## INPUT DATA
=== Section Start ===
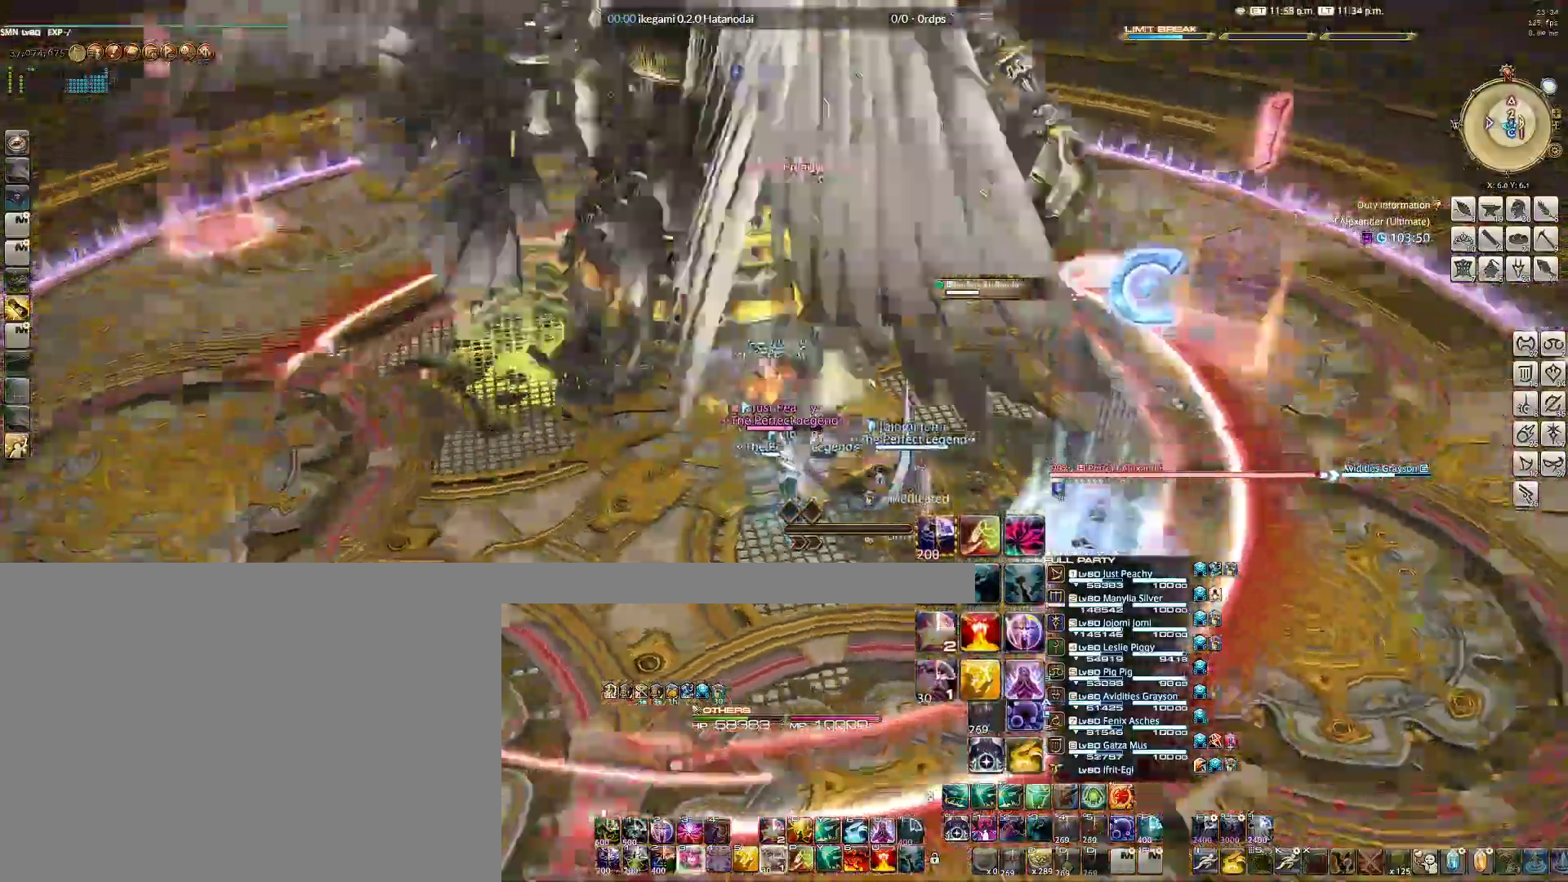
{"keys": ["5"], "mouse": ["right"], "events": [[67, "3", "up"], [133, "3", "down"], [217, "3", "up"], [300, "w", "down"], [450, "5", "down"], [500, "w", "up"]]}
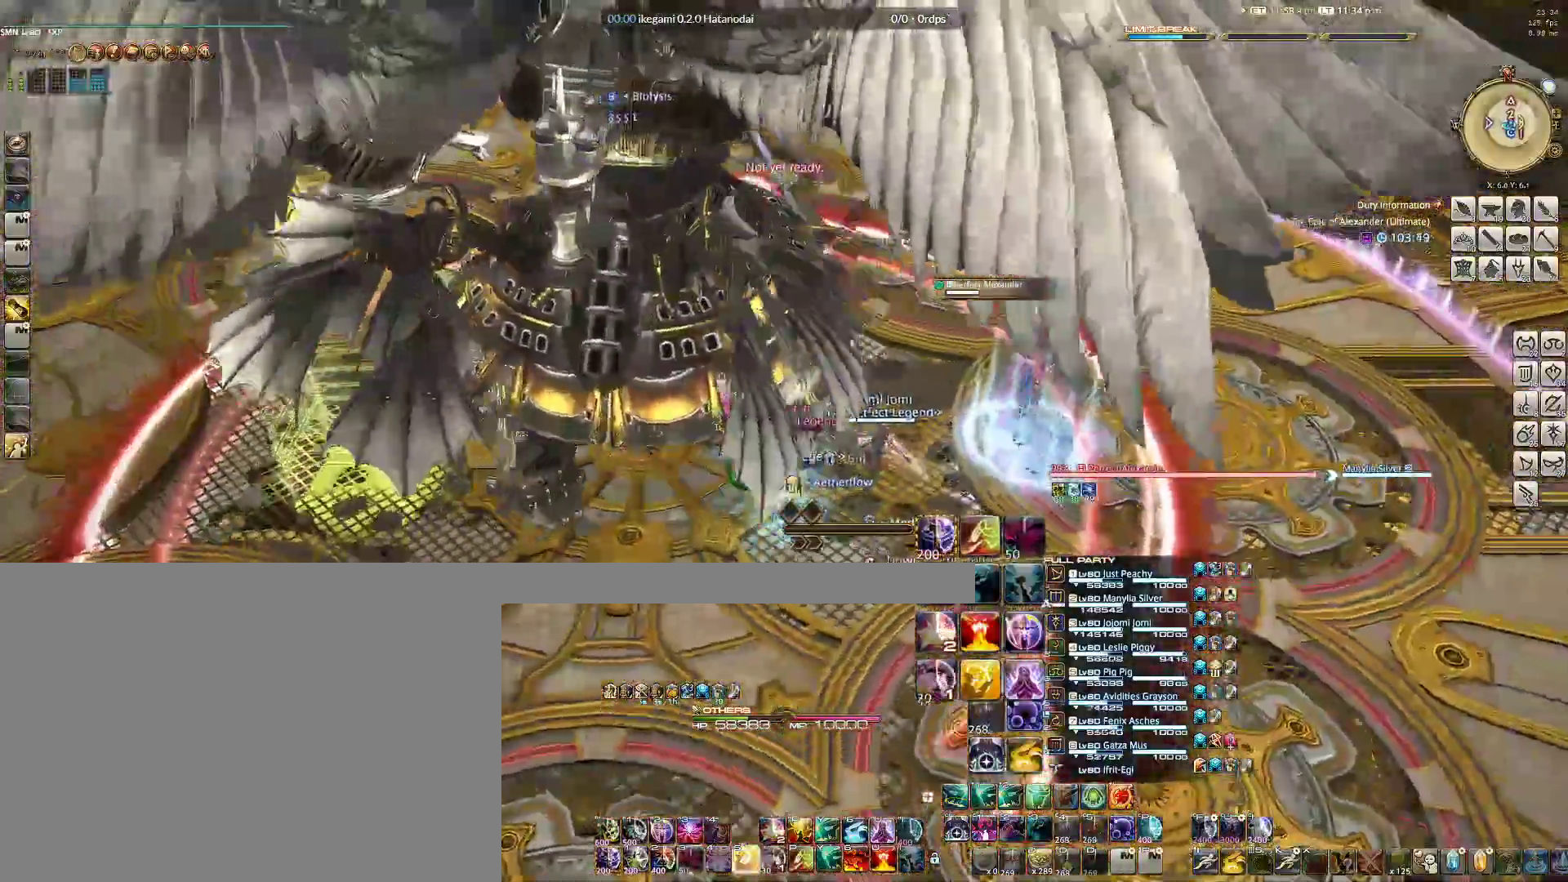
{"keys": ["d"], "mouse": ["right"], "events": [[50, "5", "up"], [83, "5", "down"], [183, "5", "up"], [417, "d", "down"]]}
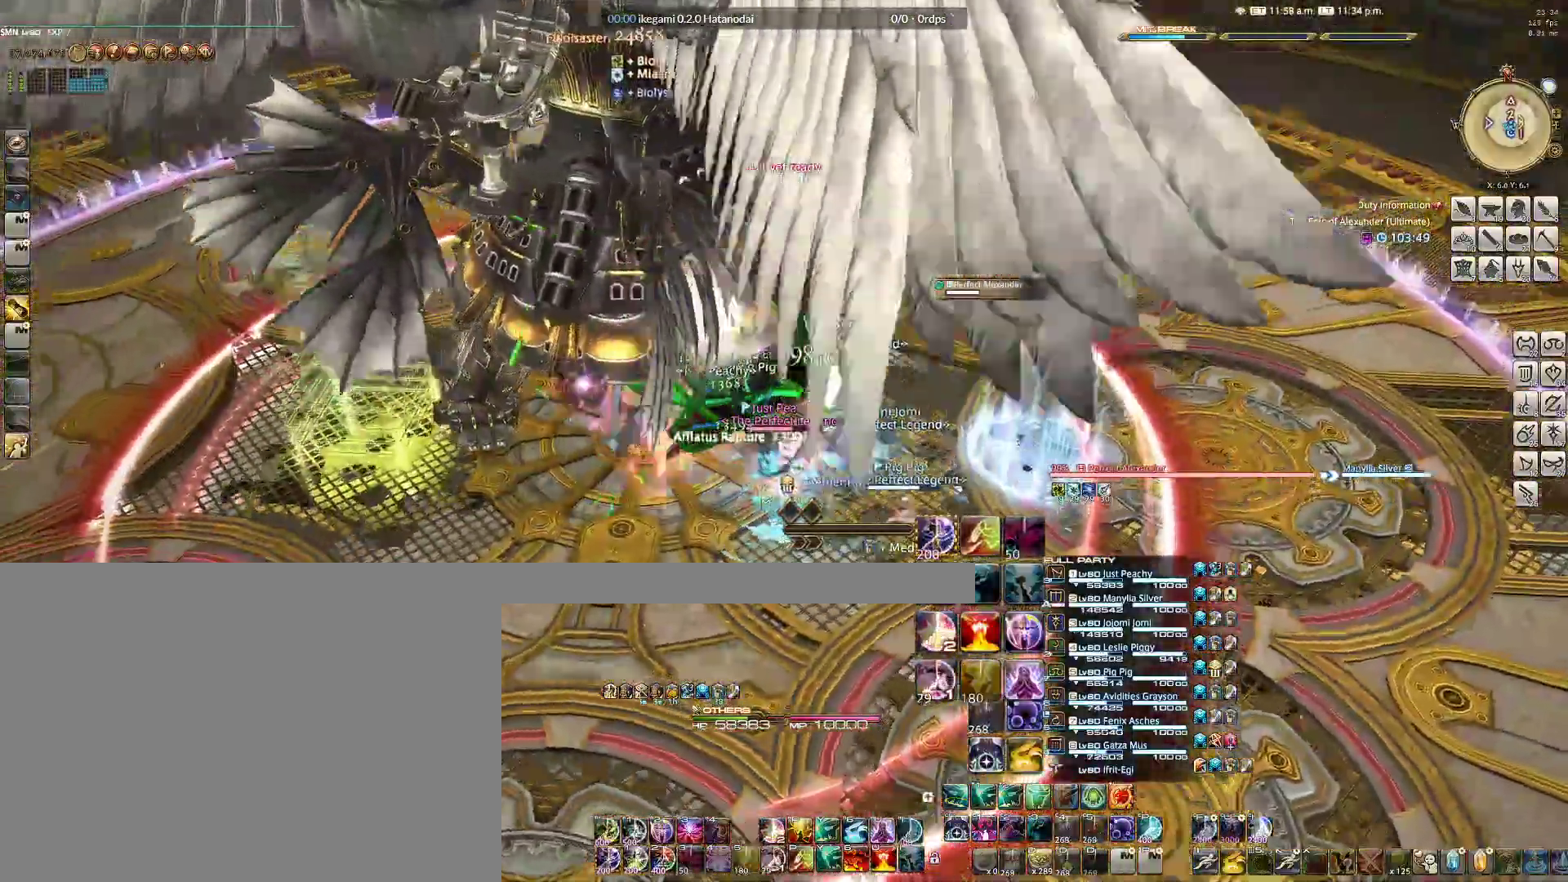
{"keys": ["alt"], "mouse": ["right"], "events": [[17, "w", "down"], [117, "d", "up"], [117, "w", "up"], [200, "a", "down"], [300, "a", "up"], [333, "alt", "down"], [383, "e", "down"], [467, "e", "up"]]}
=== Section End ===
## ASSIGNMENT
Copy the lines above exactly. Do not include pictures.

## ANSWER BOX
{"keys": ["5"], "mouse": ["right"], "events": [[67, "3", "up"], [133, "3", "down"], [217, "3", "up"], [300, "w", "down"], [450, "5", "down"], [500, "w", "up"]]}
{"keys": ["d"], "mouse": ["right"], "events": [[50, "5", "up"], [83, "5", "down"], [183, "5", "up"], [417, "d", "down"]]}
{"keys": ["alt"], "mouse": ["right"], "events": [[17, "w", "down"], [117, "d", "up"], [117, "w", "up"], [200, "a", "down"], [300, "a", "up"], [333, "alt", "down"], [383, "e", "down"], [467, "e", "up"]]}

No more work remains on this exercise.